Development of a Portable Card Reader for the Visually Impaired using Raspberry Pi (라즈베리 파이를 적용한 시각장애인을 위한 휴대용 카드 리더기 개발)

  • Lee, Hyun-Seung;Choi, In-Moon;Lim, Soon-Ja
    • Journal of the Korea Academia-Industrial cooperation Society
    • /
    • v.18 no.10
    • /
    • pp.131-135
    • /
    • 2017
  • We developed a portable card reader for the visually impaired. In South Korea, there is insufficient development of lifestyle aids for people with disabilities. Living aids for people with disabilities are being developed using information technology, smart phones, Internet of Things(IoT) devices, 3D printers, and so on.

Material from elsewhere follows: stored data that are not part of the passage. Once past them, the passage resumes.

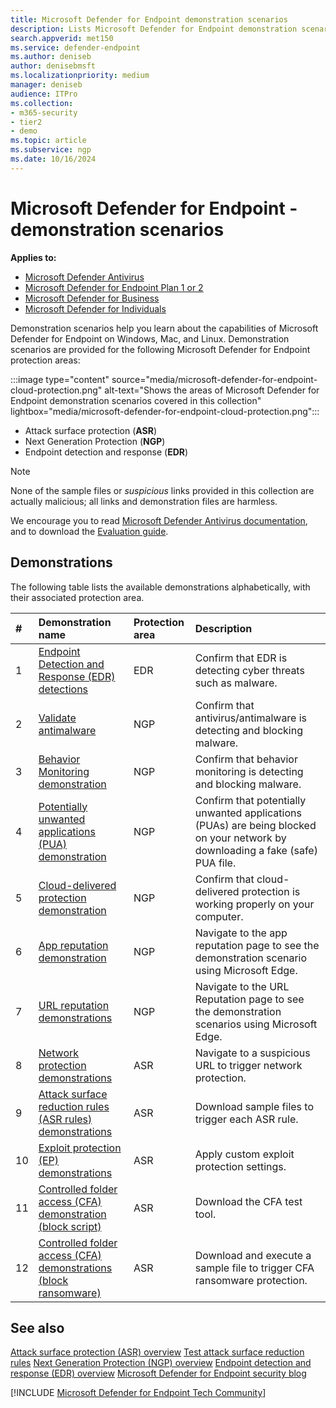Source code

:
 ```yaml
---
title: Microsoft Defender for Endpoint demonstration scenarios
description: Lists Microsoft Defender for Endpoint demonstration scenarios that you can run.
search.appverid: met150
ms.service: defender-endpoint
ms.author: deniseb
author: denisebmsft
ms.localizationpriority: medium
manager: deniseb
audience: ITPro
ms.collection:
- m365-security
- tier2
- demo
ms.topic: article
ms.subservice: ngp
ms.date: 10/16/2024
---
```


# Microsoft Defender for Endpoint - demonstration scenarios

**Applies to:**

- [Microsoft Defender Antivirus](microsoft-defender-antivirus-windows.md)
- [Microsoft Defender for Endpoint Plan 1 or 2](microsoft-defender-endpoint.md)
- [Microsoft Defender for Business](https://www.microsoft.com/security/business/endpoint-security/microsoft-defender-business)
- [Microsoft Defender for Individuals](https://www.microsoft.com/microsoft-365/microsoft-defender-for-individuals)

Demonstration scenarios help you learn about the capabilities of Microsoft Defender for Endpoint on Windows, Mac, and Linux. Demonstration scenarios are provided for the following Microsoft Defender for Endpoint protection areas:

:::image type="content" source="media/microsoft-defender-for-endpoint-cloud-protection.png" alt-text="Shows the areas of Microsoft Defender for Endpoint demonstration scenarios covered in this collection" lightbox="media/microsoft-defender-for-endpoint-cloud-protection.png":::

- Attack surface protection (**ASR**)
- Next Generation Protection (**NGP**)
- Endpoint detection and response (**EDR**)

> [!NOTE]
> None of the sample files or _suspicious_ links provided in this collection are actually malicious; all links and demonstration files are harmless.
>
> We encourage you to read [Microsoft Defender Antivirus documentation](next-generation-protection.md), and to download the [Evaluation guide](evaluate-microsoft-defender-antivirus.md).

## Demonstrations

The following table lists the available demonstrations alphabetically, with their associated protection area.

| # | Demonstration name | Protection area | Description |
|:--|:---|:---|:---|
| 1 |[Endpoint Detection and Response (EDR) detections](edr-detection.md)| EDR |Confirm that EDR is detecting cyber threats such as malware.|
| 2 |[Validate antimalware](validate-antimalware.md)| NGP |Confirm that antivirus/antimalware is detecting and blocking malware. |
| 3 |[Behavior Monitoring demonstration](demonstration-behavior-monitoring.md)| NGP |Confirm that behavior monitoring is detecting and blocking malware. |
| 4 |[Potentially unwanted applications (PUA) demonstration](defender-endpoint-demonstration-potentially-unwanted-applications.md)| NGP |Confirm that potentially unwanted applications (PUAs) are being blocked on your network by downloading a fake (safe) PUA file. |
| 5 |[Cloud-delivered protection demonstration](defender-endpoint-demonstration-cloud-delivered-protection.md)| NGP |Confirm that cloud-delivered protection is working properly on your computer. |
| 6 |[App reputation demonstration](defender-endpoint-demonstration-app-reputation.md)| NGP | Navigate to the app reputation page to see the demonstration scenario using Microsoft Edge.|
| 7 |[URL reputation demonstrations](defender-endpoint-demonstration-smartscreen-url-reputation.md)| NGP | Navigate to the URL Reputation page to see the demonstration scenarios using Microsoft Edge. |
| 8 | [Network protection demonstrations](defender-endpoint-demonstration-network-protection.md)| ASR | Navigate to a suspicious URL to trigger network protection. |
| 9 | [Attack surface reduction rules (ASR rules) demonstrations](defender-endpoint-demonstration-attack-surface-reduction-rules.md)| ASR | Download sample files to trigger each ASR rule. |
| 10 | [Exploit protection (EP) demonstrations](defender-endpoint-demonstration-exploit-protection.md) | ASR | Apply custom exploit protection settings. |
| 11 | [Controlled folder access (CFA) demonstration (block script)](defender-endpoint-demonstration-controlled-folder-access-test-tool.md)| ASR | Download the CFA test tool. |
| 12 | [Controlled folder access (CFA) demonstrations (block ransomware)](defender-endpoint-demonstration-controlled-folder-access.md)|  ASR| Download and execute a sample file to trigger CFA ransomware protection.|
## See also

[Attack surface protection \(ASR\) overview](overview-attack-surface-reduction.md)
[Test attack surface reduction rules](attack-surface-reduction-rules-deployment-test.md)
[Next Generation Protection \(NGP\) overview](next-generation-protection.md)
[Endpoint detection and response \(EDR\) overview](overview-endpoint-detection-response.md)
[Microsoft Defender for Endpoint security blog](https://techcommunity.microsoft.com/t5/microsoft-defender-for-endpoint/bg-p/MicrosoftDefenderATPBlog)

[!INCLUDE [Microsoft Defender for Endpoint Tech Community](../includes/defender-mde-techcommunity.md)]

Blind people were interviewed, which showed that the card recognition function using a currently developed smart phone app was not able to recognize the screen of the smart phone by the hand of the visually impaired, and it was inconvenient to operate. In recent years, devices that enable the visually impaired to recognize cards have been studied in foreign countries and are emerging prototypes. But what is currently available is expensive and inconvenient. In addition, visually impaired people are most vulnerable to low-income families, which makes it difficult to purchase and use expensive devices. In this study, we developed a card reader that recognizes a card using a Raspberry Pi, which is an open-source hardware that can be applied to IoT. The card reader plays it by voice and vibration, and the visually impaired can use it at a low price.